To-do item: In every row below, change "Customer" to "Client" and write out the text from each page again with nothing else altered. Leave the pictures out of your answer.

-- Input data follows --

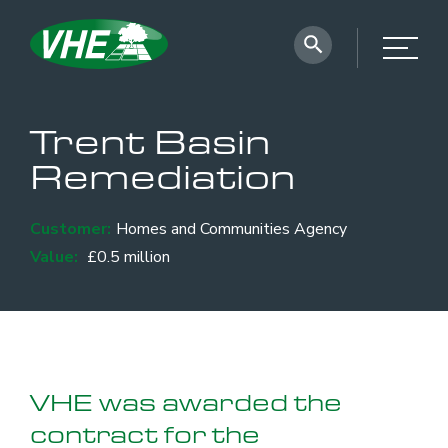
Trent Basin
Remediation
Customer:
Homes and Communities Agency
Value:
£0.5 million
VHE was awarded the
contract for the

-- Input data concluded --

Response to this task:
Trent Basin
Remediation
Client:
Homes and Communities Agency
Value:
£0.5 million
VHE was awarded the
contract for the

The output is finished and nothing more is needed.